**Available data**
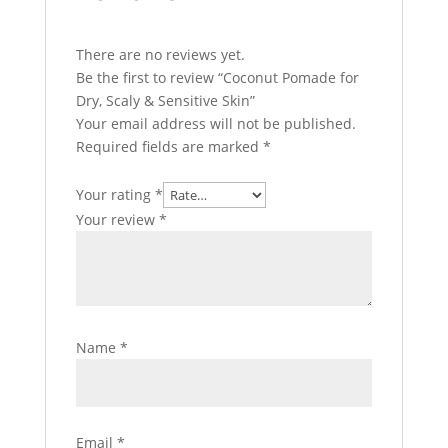
There are no reviews yet.
Be the first to review “Coconut Pomade for
Dry, Scaly & Sensitive Skin”
Your email address will not be published.
Required fields are marked
*
Your rating
*
Your review
*
Name
*
Email
*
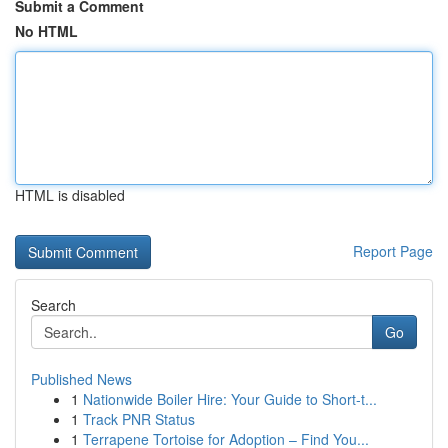
Submit a Comment
No HTML
HTML is disabled
Report Page
Search
Go
Published News
1
Nationwide Boiler Hire: Your Guide to Short-t...
1
Track PNR Status
1
Terrapene Tortoise for Adoption – Find You...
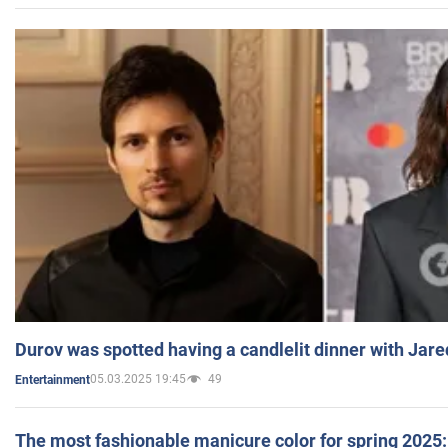
Durov was spotted having a candlelit dinner with Jare
05.03.2025 19:45
49
Entertainment
The most fashionable manicure color for spring 2025: 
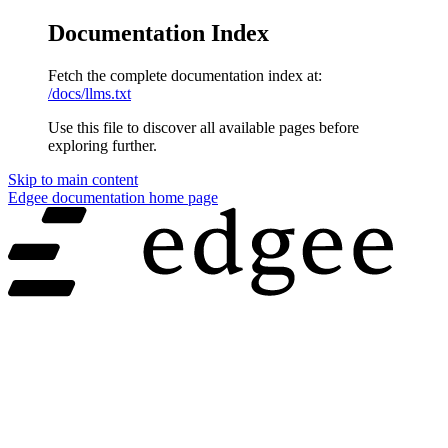
Documentation Index
Fetch the complete documentation index at:
/docs/llms.txt
Use this file to discover all available pages before
exploring further.
Skip to main content
Edgee documentation
home page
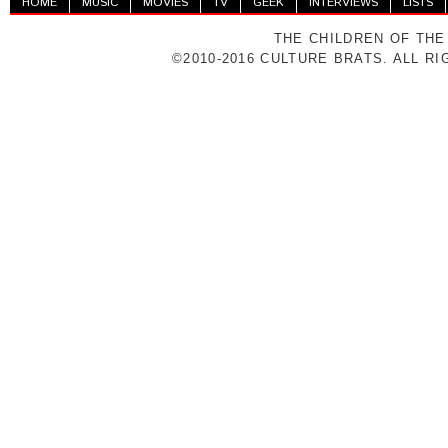
HOME
MUSIC
MOVIES
TV
GEEK
INTERVIEWS
LISTS
THE CHILDREN OF THE
©2010-2016 CULTURE BRATS. ALL R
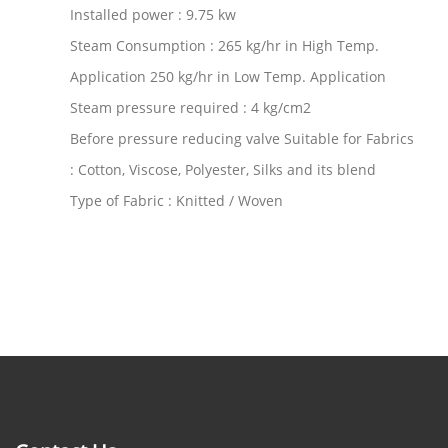
Installed power : 9.75 kw
Steam Consumption : 265 kg/hr in High Temp.
Application 250 kg/hr in Low Temp. Application
Steam pressure required : 4 kg/cm2
Before pressure reducing valve Suitable for Fabrics
: Cotton, Viscose, Polyester, Silks and its blend
Type of Fabric : Knitted / Woven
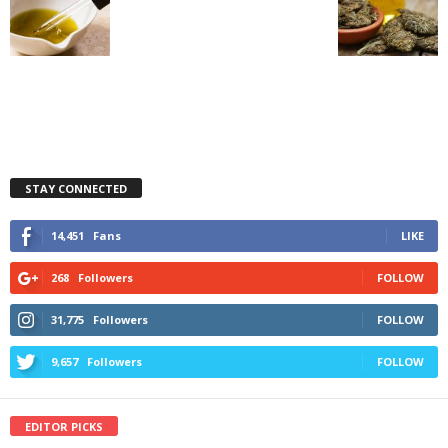
STAY CONNECTED
14,451
Fans
LIKE
268
Followers
FOLLOW
31,775
Followers
FOLLOW
9,657
Followers
FOLLOW
EDITOR PICKS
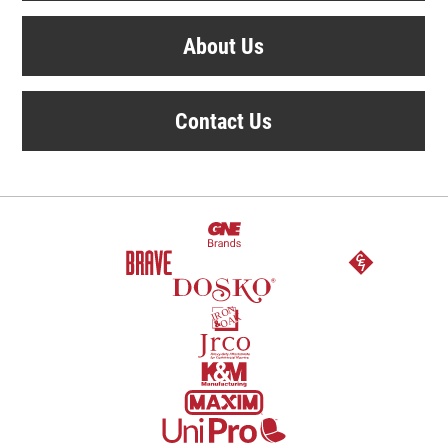
About Us
Contact Us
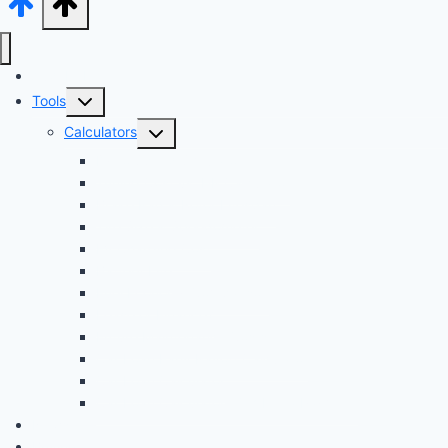
Audi Hub
Toggle
Tools
child
Toggle
Calculators
menu
child
Dyno Speed Simulator
menu
Tuning Cost vs. HP Calculator
Brake Pad & Rotor Lifespan
Tire Size & Speedometer
EV Charging Cost
Battery Life
Fuel Economy Comparison
Lease or Finance?
Future Maintenance Costs
Car Loan Early Payoff Calculator
Car Loan Calculator
Car Loan Calculator With Extra Payment
News
Buying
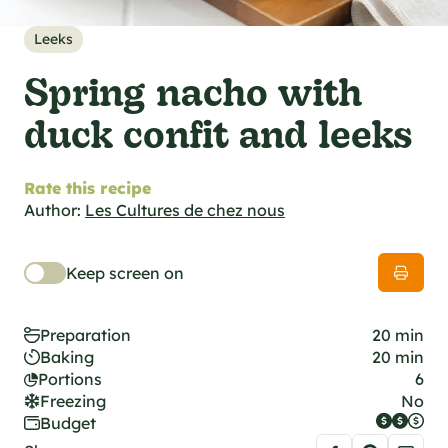
al specifications
he foodie
Leeks
s
Spring nacho with
duck confit and leeks
Rate this recipe
Author:
Les Cultures de chez nous
Keep screen on
Preparation
20 min
Baking
20 min
Portions
6
Freezing
No
Budget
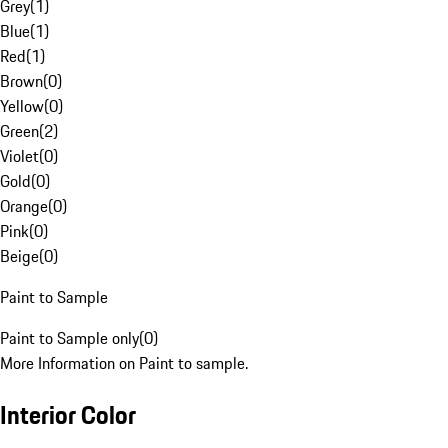
Grey
(
1
)
Blue
(
1
)
Red
(
1
)
Brown
(
0
)
Yellow
(
0
)
Green
(
2
)
Violet
(
0
)
Gold
(
0
)
Orange
(
0
)
Pink
(
0
)
Beige
(
0
)
Paint to Sample
Paint to Sample only
(
0
)
More Information on Paint to sample.
Interior Color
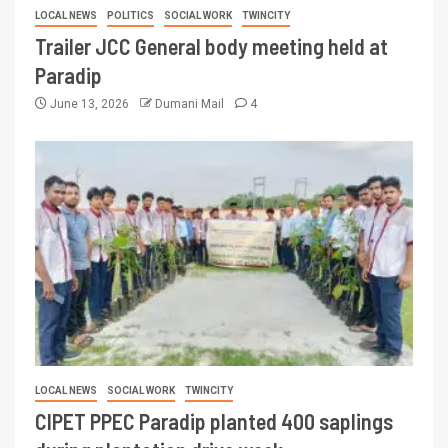
LOCAL NEWS
POLITICS
SOCIAL WORK
TWINCITY
Trailer JCC General body meeting held at
Paradip
June 13, 2026
Dumani Mail
4
LOCAL NEWS
SOCIAL WORK
TWINCITY
CIPET PPEC Paradip planted 400 saplings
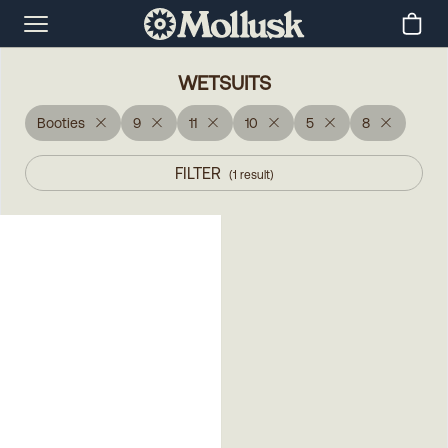
WETSUITS
Booties
9
11
10
5
8
FILTER
(
1
result
)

**To do**
Count the lines in the items above that contain the word "Temp". Reply with the number alone.

**Reply to the task**
2